The World Must Keep An Even Closer Eye On Hong Kong

Events in Hong Kong are at a tipping point. As recently as 12 August, Chinese People’s Armed Police Force vessels were spotted in the border city of Shenzhen. International attention on the protests in Hong Kong has been widespread over the past ten weeks; however, this new development suggests that Beijing may be looking to take a more assertive role towards events in the Hong Kong Special Administrative Region (SAR).

The protests in Hong Kong began in March/April of this year after the announcement of an extradition bill allowing Hong Kong authorities to arrest people who are wanted in mainland China. Unlike an extradition treaty designed to act in the mutual interests of both states, the bill proposed  earlier this year would have seen individuals arrested and repatriated at the request of Chinese authorities. Since the suspension of the bill by Chief Executive Carrie Lam, the protests themselves have grown both in terms of turnout and the rate of violence. Now in their tenth week, the next several weeks will be crucial for the viability of Hong Kong’s future with China and indeed the rest of the world.

Presently, international attention has been widespread with a good deal of focus on the original bill proposed earlier this year. However, the general cause for Hong Kong independence has suddenly become a topic of focus in the backdrop. As the protests have gone on, more elements within Hong Kong’s society have openly called for the demands of the protesters to be respected. The United Kingdom, United States, European Union and many other nations have openly supported the right to protest in Hong Kong, while some countries have questioned the efficacy of the move. China has maintained that the protests in Hong Kong are an acts of terrorism and as such has condemned them.

The extent to which China can or cannot involve itself in the affairs of Hong Kong really depends on how it interprets the “One Country, Two Systems” approach since Hong Kong was diplomatically returned to China in 1997. It seems as if the recent developments in Hong Kong now derive from a disagreement over how this “One Country, Two Systems” approach is best maintained. The actions of the SAR’s government suggest that economic independence can be maintained, but that a political and legal system independent of Chinese control is not an option. Whether this respects the original idea behind the philosophy of the system in question is anyone’s guess.

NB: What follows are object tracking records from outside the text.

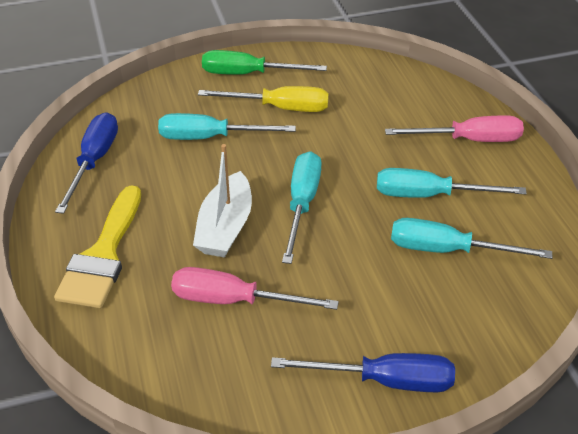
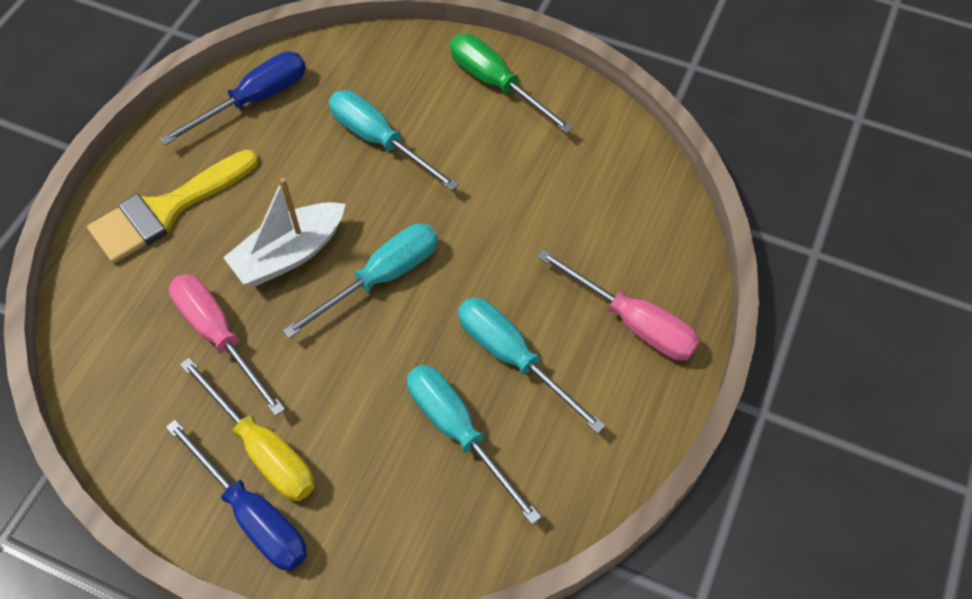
camera: 40 degrees right, 15 degrees up
yellow screwdriver [198,86,329,112] -> yellow screwdriver moved to [180,357,315,502]

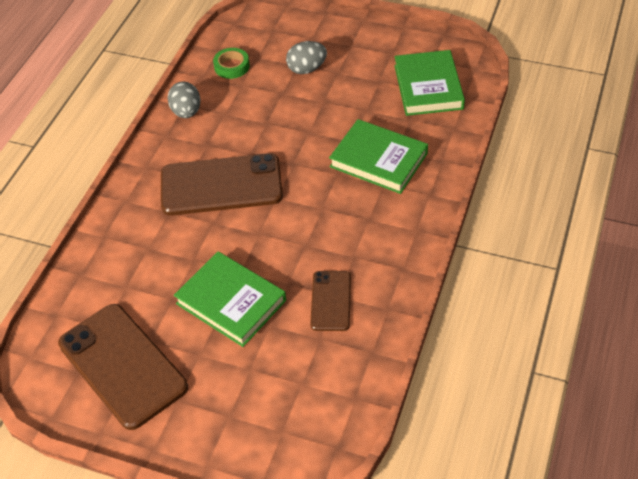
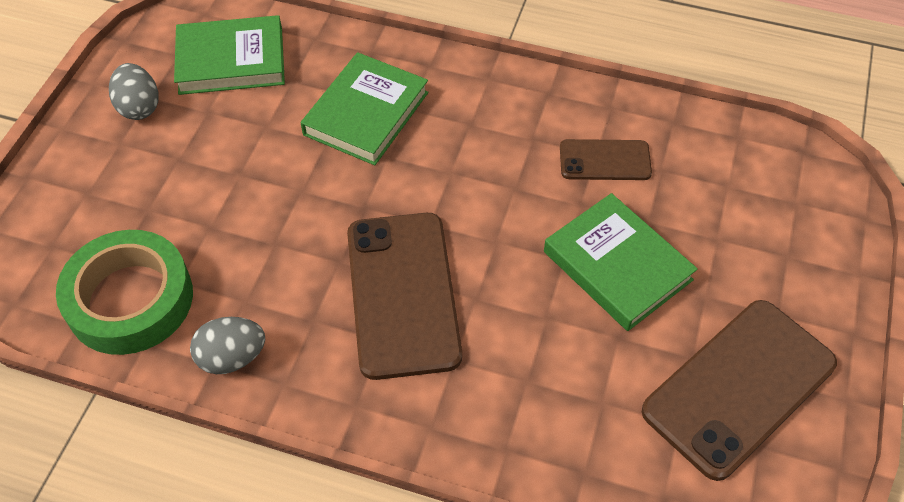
camera: 95 degrees left, 5 degrees up
green book [174,251,286,347] -> green book turned 75 degrees counterclockwise [544,193,698,331]
green tape [213,48,250,79] -> green tape [56,230,193,355], size x2.05
grey egg [286,41,327,74] -> grey egg moved to [109,63,159,120]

As the months have passed, the Chinese government has been slow to respond. At present the protests are more violent than they have been and, in some instances, infiltration by undercover Chinese police has occurred. As the events continue to unfold in Hong Kong, the state of international human rights is once again under scrutiny. As China seeks to influence the affairs of Hong Kong and undermine its own promise of “One Country, Two Systems,” the original promise of co-existence can never be realized. This does, however, remain to be seen, but as time goes by it seems unlikely. The next few months – indeed weeks – will be crucial for the cause of the global human rights dialogue and the future of Hong Kong SAR.